Iterative feedback loops were institutionalized as part of the seizing process. User evaluations, supervisory input, and performance monitoring informed continuous refinement of AI tools before any move toward production use. Improvements in usability, response time, and reliability were documented, demonstrating how learning could occur without compromising public trust.

At the ecosystem level, seizing required reducing friction in public-private collaboration. The regulator established standard application interfaces, shared data schemas, and reference datasets to enable partners to develop and test solutions against common benchmarks. Collaboration contracts were standardized to specify audit rights, transparency obligations, and data governance rules, preventing ambiguity over accountability once systems were operational.

Seizing AI opportunities in government is less about rapid scaling and more about disciplined coordination. By embedding governance into experimentation, the regulator was able to move beyond stalled pilots while avoiding the reputational and legal risks that often derail public AI initiatives.

Reconfiguring institutions to make AI governance durable

The final and most consequential phase identified in the study is reconfiguring, the process by which successful AI initiatives are embedded into organizational structures and the broader regulatory ecosystem. Without this step, AI adoption remains temporary and fragile.

Internally, the regulator created new governance roles, including AI product ownership and model risk oversight functions. These roles clarified responsibility for AI performance, compliance, and lifecycle management, reducing reliance on informal decision-making. Model risk committees were established to oversee deployment decisions using criteria that balanced accuracy, explainability, efficiency, and trust.
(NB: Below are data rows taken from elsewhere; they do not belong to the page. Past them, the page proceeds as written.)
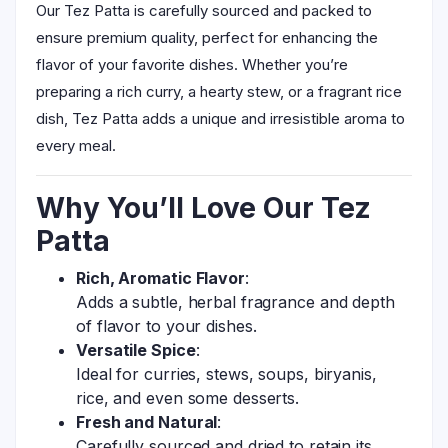
Our Tez Patta is carefully sourced and packed to
ensure premium quality, perfect for enhancing the
flavor of your favorite dishes. Whether you’re
preparing a rich curry, a hearty stew, or a fragrant rice
dish, Tez Patta adds a unique and irresistible aroma to
every meal.
Why You’ll Love Our Tez
Patta
Rich, Aromatic Flavor
:
Adds a subtle, herbal fragrance and depth
of flavor to your dishes.
Versatile Spice
:
Ideal for curries, stews, soups, biryanis,
rice, and even some desserts.
Fresh and Natural
:
Carefully sourced and dried to retain its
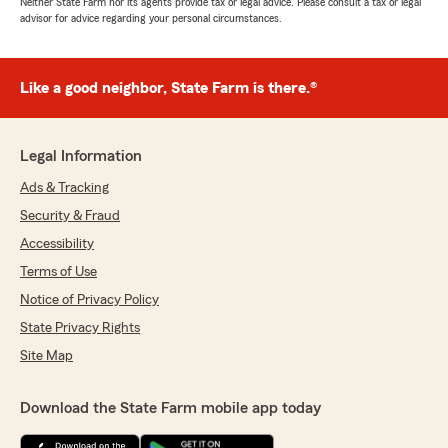
Neither State Farm nor its agents provide tax or legal advice. Please consult a tax or legal
advisor for advice regarding your personal circumstances.
Like a good neighbor, State Farm is there.®
Legal Information
Ads & Tracking
Security & Fraud
Accessibility
Terms of Use
Notice of Privacy Policy
State Privacy Rights
Site Map
Download the State Farm mobile app today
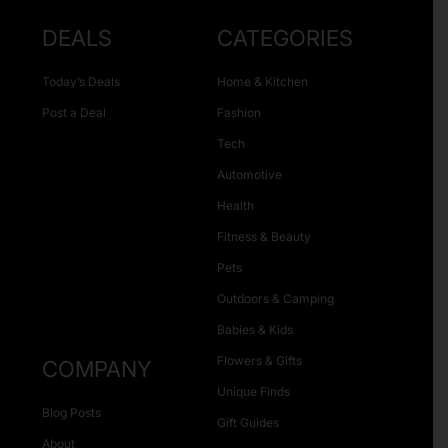
DEALS
CATEGORIES
Today’s Deals
Home & Kitchen
Post a Deal
Fashion
Tech
Automotive
Health
Fitness & Beauty
Pets
Outdoors & Camping
Babies & Kids
Flowers & Gifts
COMPANY
Unique Finds
Blog Posts
Gift Guides
About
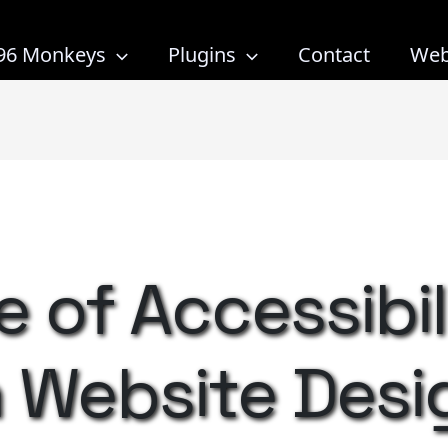
96 Monkeys
Plugins
Contact
Web
 of Accessibil
 Website Desi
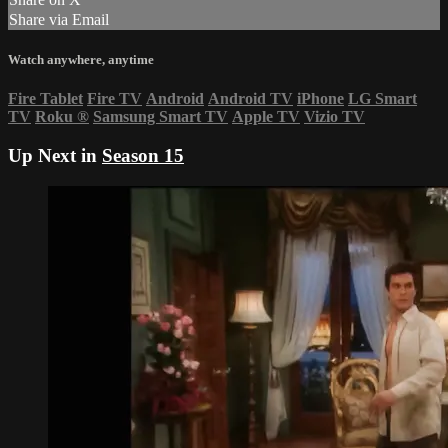
Share via Email
Watch anywhere, anytime
Fire Tablet
Fire TV
Android
Android TV
iPhone
LG Smart
TV
Roku
®
Samsung Smart TV
Apple TV
Vizio TV
Up Next in
Season 15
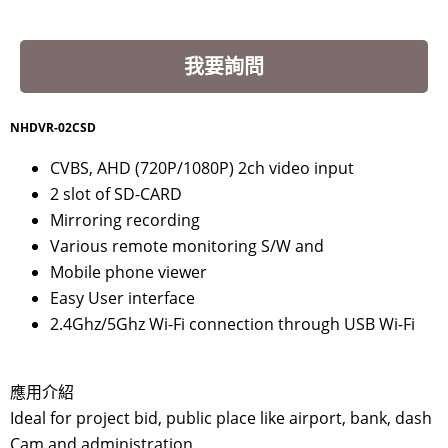
我要詢問
NHDVR-02CSD
CVBS, AHD (720P/1080P) 2ch video input
2 slot of SD-CARD
Mirroring recording
Various remote monitoring S/W and
Mobile phone viewer
Easy User interface
2.4Ghz/5Ghz Wi-Fi connection through USB Wi-Fi
應用介紹
Ideal for project bid, public place like airport, bank, dash
Cam and administration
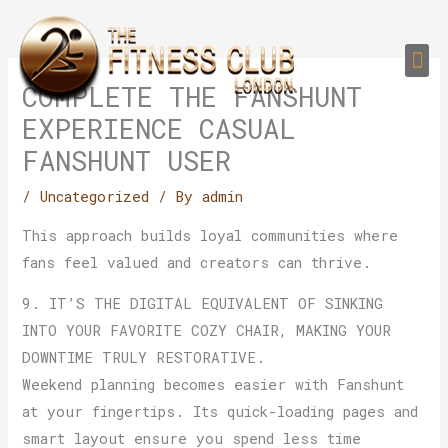
Skip
to
Me
content
PERSONAL TRAI
GROUP TRAIN
TRAIN YOUR CLIEN
GYM EQUIPMENT TRAINING PROGR
COMPLETE THE FANSHUNT
EXPERIENCE CASUAL
FANSHUNT USER
/
Uncategorized
/ By
admin
This approach builds loyal communities where
fans feel valued and creators can thrive.
9. IT’S THE DIGITAL EQUIVALENT OF SINKING
INTO YOUR FAVORITE COZY CHAIR, MAKING YOUR
DOWNTIME TRULY RESTORATIVE.
Weekend planning becomes easier with Fanshunt
at your fingertips. Its quick-loading pages and
smart layout ensure you spend less time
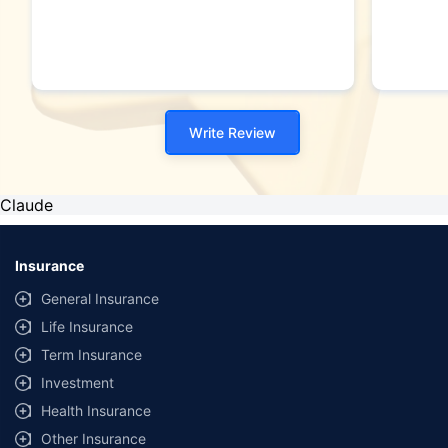
Write Review
Claude
Insurance
General Insurance
Life Insurance
Term Insurance
Investment
Health Insurance
Other Insurance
Policies and metrics were also updated. Performance evaluation expanded beyond technical accuracy to include decision cycle time, user acceptance, explainability, and complaint rates. This shift reflected the regulator’s mandate to ensure not only effective supervision but also fairness and transparency in automated systems.
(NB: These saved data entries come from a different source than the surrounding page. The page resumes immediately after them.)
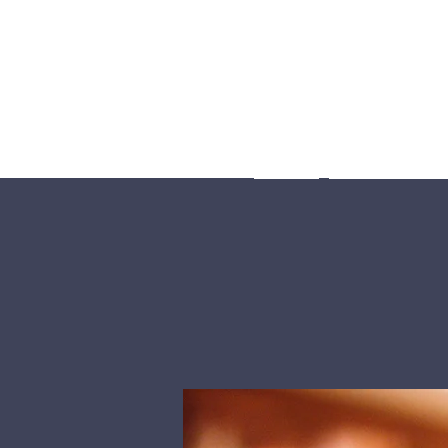
Home
What We Be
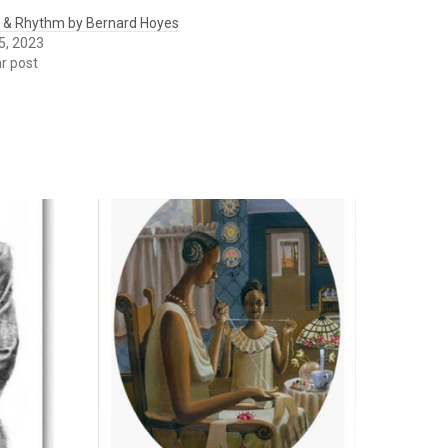
 & Rhythm by Bernard Hoyes
5, 2023
ar post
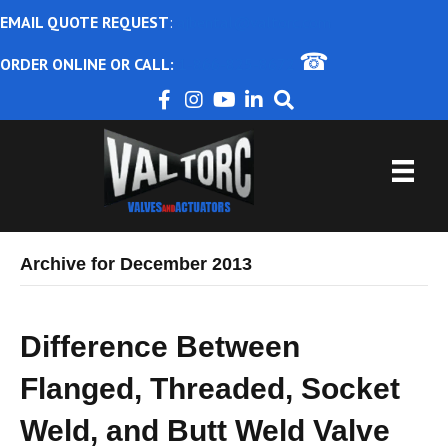
EMAIL QUOTE REQUEST
:
ajbental@valtorc.com
☎
ORDER ONLINE OR CALL:
1-866-825-8672
Archive for December 2013
Difference Between
Flanged, Threaded, Socket
Weld, and Butt Weld Valve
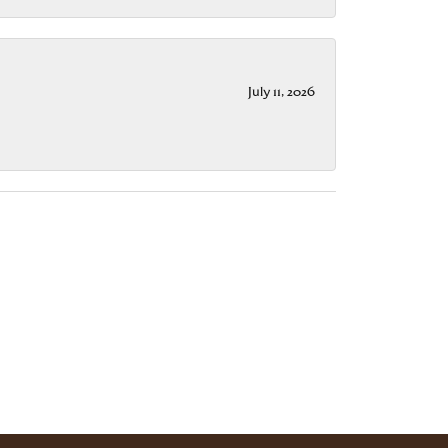
July 11, 2026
Reconfiguring extended outward to the ecosystem the regulator oversees. Multi-party governance structures were established, bringing together peer agencies, industry representatives, and public stakeholders to guide AI use over time. Open artifacts, including templates, checklists, and guidance materials, were published to codify lessons learned and stabilize expectations across the financial sector.

By formalizing these practices, the regulator moved from isolated innovation to platform-based governance. AI adoption became repeatable rather than exceptional, reducing duplication, lowering costs, and shortening the path from pilot to scale.
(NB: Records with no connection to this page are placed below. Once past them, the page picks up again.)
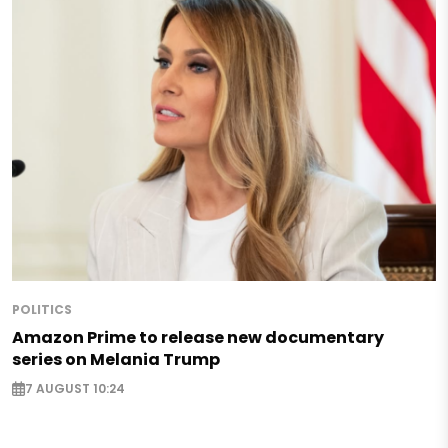
POLITICS
Amazon Prime to release new documentary
series on Melania Trump
7 AUGUST 10:24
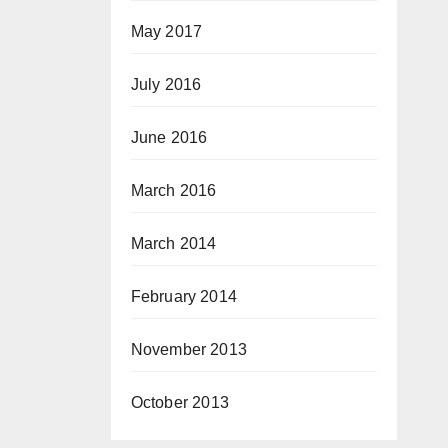
May 2017
July 2016
June 2016
March 2016
March 2014
February 2014
November 2013
October 2013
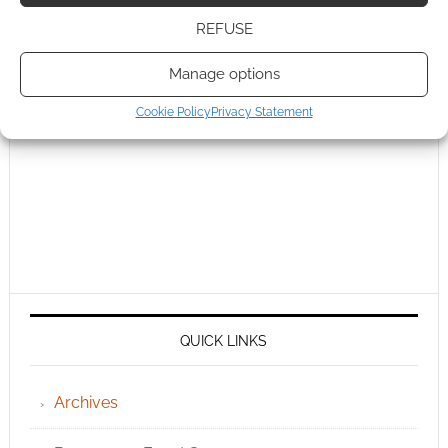
REFUSE
Manage options
Cookie Policy
Privacy Statement
QUICK LINKS
Archives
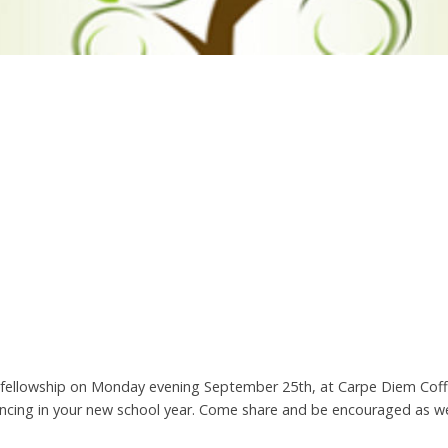
nd fellowship on Monday evening September 25th, at Carpe Diem Cof
riencing in your new school year. Come share and be encouraged as w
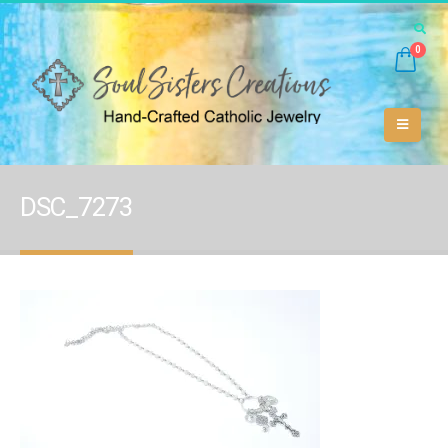
0
DSC_7273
Implications for AI governance in the public sector

The study shows that failures in public-sector AI adoption are often rooted in organizational design rather than technological limitations. Fragmented pilots, delayed oversight, and unclear ownership can erode trust even when AI systems perform well technically.

The capability-based framework developed in the study offers a practical roadmap for public institutions. By aligning sensing, seizing, and reconfiguring routines at both internal and ecosystem levels, regulators can govern AI proactively rather than reactively. This approach transforms governance from a bottleneck into an enabling architecture.

For policymakers, the findings underscore the need to invest in organizational capabilities alongside digital infrastructure. Training, shared platforms, and clear governance roles are as critical as data and algorithms. Without them, AI initiatives risk reinforcing existing inefficiencies or introducing new forms of systemic risk.